Thanks.
Hi Mark,
you had defined an action to delete, deny or isolate the bad mail (mind
the SCL-Level). To check successfull detectin, you can isolate all
badmail to an mailadress / account to analyse it.
Check the sender of the mail. Maybe, the sender use adresses of your own
(Viagra <your...@yourdomain.tld>). Your own adresses you trust :-(
That was the moment, I stoppt to add alle words in antispam...
You write, you add other forms of the word.
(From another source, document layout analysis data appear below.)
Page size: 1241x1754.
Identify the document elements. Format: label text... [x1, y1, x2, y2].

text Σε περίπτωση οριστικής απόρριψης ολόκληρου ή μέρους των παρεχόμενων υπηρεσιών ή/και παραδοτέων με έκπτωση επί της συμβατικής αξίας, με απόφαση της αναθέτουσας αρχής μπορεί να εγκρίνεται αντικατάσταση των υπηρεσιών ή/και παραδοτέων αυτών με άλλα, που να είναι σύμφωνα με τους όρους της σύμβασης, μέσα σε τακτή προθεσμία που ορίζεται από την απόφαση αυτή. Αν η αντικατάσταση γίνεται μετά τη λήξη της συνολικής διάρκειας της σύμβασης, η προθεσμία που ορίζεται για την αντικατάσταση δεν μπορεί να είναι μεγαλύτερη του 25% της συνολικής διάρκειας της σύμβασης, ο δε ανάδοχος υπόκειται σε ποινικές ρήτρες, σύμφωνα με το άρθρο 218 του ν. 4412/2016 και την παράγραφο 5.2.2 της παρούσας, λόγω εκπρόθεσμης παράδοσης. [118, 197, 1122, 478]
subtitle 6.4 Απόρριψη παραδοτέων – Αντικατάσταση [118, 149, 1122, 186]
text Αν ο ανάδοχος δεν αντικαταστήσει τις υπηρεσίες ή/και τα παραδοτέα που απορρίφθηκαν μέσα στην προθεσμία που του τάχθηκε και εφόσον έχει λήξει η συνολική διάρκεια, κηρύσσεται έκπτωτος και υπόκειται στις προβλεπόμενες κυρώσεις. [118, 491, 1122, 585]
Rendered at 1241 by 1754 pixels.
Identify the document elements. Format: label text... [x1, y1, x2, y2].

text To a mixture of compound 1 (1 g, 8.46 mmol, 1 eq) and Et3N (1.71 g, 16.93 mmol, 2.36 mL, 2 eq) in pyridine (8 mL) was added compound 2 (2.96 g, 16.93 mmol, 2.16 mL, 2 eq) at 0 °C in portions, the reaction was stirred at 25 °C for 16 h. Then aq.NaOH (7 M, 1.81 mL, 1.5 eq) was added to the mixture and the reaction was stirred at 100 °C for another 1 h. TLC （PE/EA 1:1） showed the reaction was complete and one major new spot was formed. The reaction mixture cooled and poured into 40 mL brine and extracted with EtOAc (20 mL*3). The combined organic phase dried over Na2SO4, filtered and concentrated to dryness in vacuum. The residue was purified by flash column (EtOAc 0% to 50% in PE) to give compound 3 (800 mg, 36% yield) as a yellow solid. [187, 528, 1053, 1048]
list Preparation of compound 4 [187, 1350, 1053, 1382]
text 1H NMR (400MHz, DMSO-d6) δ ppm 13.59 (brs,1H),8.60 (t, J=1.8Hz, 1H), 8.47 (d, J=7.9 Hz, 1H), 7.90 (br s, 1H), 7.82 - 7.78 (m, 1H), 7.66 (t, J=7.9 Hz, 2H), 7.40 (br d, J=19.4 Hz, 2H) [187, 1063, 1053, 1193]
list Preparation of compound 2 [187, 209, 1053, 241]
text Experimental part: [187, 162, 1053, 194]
That had to be very much
variations, cause l coud be L / | / 1 and so on and same spaces will be
added, , V could be \/..., m (nn), w (vv) ans do on....
...you know the story of "Hare and Tortoise" ;-)
HTH
Horst
You can check if the message is actually being checked by the content
filter by querying the logs from the Exchange Management Shell:
get-agentlog -StartDate "6/3/2010 00:01" -endDate "6/3/2010 23:59" |
where {$_.agent -eq "Content Filter Agent" -and $_.recipients -like
"<YOUR-USER-EMAIL>" } | FL Timestamp,P1FromAddress,
P2FromAddress,Action,ReasonData
Replace <YOUR-USER-EMAIL> with the mail address of your user. The
date format depends on your server settings - if you know when a
message was delivered you ought to be able to return a manageable
result set. Or filter on the message ID if you know it.
The ReasonData field should either show you an SCL score or a message
stating that the filtering was bypassed.